Describe and use decomposition as a problem‑solving technique.
What is Decomposition?
Decomposition is the process of breaking a complex problem or system into smaller, more manageable sub‑problems or components. Each sub‑problem can be solved independently, and the solutions are then combined to solve the original problem.
Why Decompose?
Reduces cognitive load – easier to understand smaller parts.
Facilitates teamwork – different people can work on different components.
Enables reuse – sub‑solutions can be applied to other problems.
Supports testing and debugging – errors can be isolated to a specific component.
Steps for Effective Decomposition
UNDERSTAND THE WHOLE PROBLEM. Identify the overall goal and constraints.
IDENTIFY MAJOR COMPONENTS. Look for natural divisions such as input, processing, and output.

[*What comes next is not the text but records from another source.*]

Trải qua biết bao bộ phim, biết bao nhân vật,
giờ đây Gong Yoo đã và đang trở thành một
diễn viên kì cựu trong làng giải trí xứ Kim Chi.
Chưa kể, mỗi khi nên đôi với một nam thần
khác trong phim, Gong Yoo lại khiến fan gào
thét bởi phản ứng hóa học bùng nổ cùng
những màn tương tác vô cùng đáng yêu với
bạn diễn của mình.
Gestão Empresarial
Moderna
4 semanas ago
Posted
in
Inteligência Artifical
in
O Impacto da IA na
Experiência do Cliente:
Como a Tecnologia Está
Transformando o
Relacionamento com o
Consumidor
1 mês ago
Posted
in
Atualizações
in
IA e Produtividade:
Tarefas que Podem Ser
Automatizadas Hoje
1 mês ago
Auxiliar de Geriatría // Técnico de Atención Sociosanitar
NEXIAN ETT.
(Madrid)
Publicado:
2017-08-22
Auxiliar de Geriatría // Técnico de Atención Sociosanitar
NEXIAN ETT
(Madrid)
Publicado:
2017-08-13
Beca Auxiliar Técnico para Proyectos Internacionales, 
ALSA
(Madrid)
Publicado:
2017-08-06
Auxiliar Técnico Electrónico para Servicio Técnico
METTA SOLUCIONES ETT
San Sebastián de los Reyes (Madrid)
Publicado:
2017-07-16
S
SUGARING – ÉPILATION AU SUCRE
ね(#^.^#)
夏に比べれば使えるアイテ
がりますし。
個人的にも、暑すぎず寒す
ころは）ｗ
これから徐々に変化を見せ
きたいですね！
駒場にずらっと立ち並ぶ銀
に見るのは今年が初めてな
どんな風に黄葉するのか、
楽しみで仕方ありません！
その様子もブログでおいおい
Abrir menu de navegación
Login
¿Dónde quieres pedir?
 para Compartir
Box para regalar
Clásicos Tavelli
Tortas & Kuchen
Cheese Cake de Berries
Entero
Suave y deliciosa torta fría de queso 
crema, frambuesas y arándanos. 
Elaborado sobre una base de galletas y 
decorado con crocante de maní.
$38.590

BREAK COMPONENTS INTO SUB‑TASKS. Continue dividing until each sub‑task is simple enough to be expressed as an algorithm or pseudocode.
DEFINE INTERFACES. Specify how sub‑tasks will communicate (inputs, outputs, data structures).
IMPLEMENT AND TEST EACH SUB‑TASK. Verify correctness before moving to the next.
INTEGRATE SUB‑TASKS. Combine the solved parts to form the complete solution.
Example: Calculating the Average of a List of Numbers
Problem: Given a list of \$n\$ numbers, compute the average.
Decomposition:
Read the list of numbers.
Count how many numbers are in the list (\$n\$).
Calculate the sum of the numbers.
Divide the sum by \$n\$ to obtain the average.
Each step can be written as a separate function or sub‑algorithm.
Sample Pseudocode Using Decomposition
function main()
numbers ← readNumbers()
total ← sumNumbers(numbers)
count ← length(numbers)
avg ← computeAverage(total, count)
output(avg)
end function
function sumNumbers(list)
total ← 0
for each x in list
total ← total + x
return total
end function
function computeAverage(total, count)
return total / count
end function
Decomposition in Real‑World Projects
Project Phase
Typical Decomposition
Requirement Analysis
Identify functional and non‑functional requirements; split into user stories.
Design
Separate system into modules (e.g., UI, database, business logic).
Implementation
Assign each module to a developer; write functions/classes.
Testing
Create unit tests for each module; integration tests for combined modules.
Practice Exercise
Decompose the following problem and write a brief outline of the sub‑tasks.
Problem: Design an algorithm that reads a text file, counts how many times each word occurs, and outputs the top three most frequent words.
Identify at least four sub‑tasks.
State the input and output for each sub‑task.
Suggested diagram: Flowchart showing the decomposition of the “word frequency” problem into sub‑tasks such as “read file”, “tokenise text”, “count words”, “sort frequencies”, and “display top three”.
Key Takeaways
Decomposition transforms a large problem into a set of smaller, solvable problems.
Clear interfaces between sub‑tasks are essential for successful integration.
Effective decomposition improves readability, maintainability, and collaboration.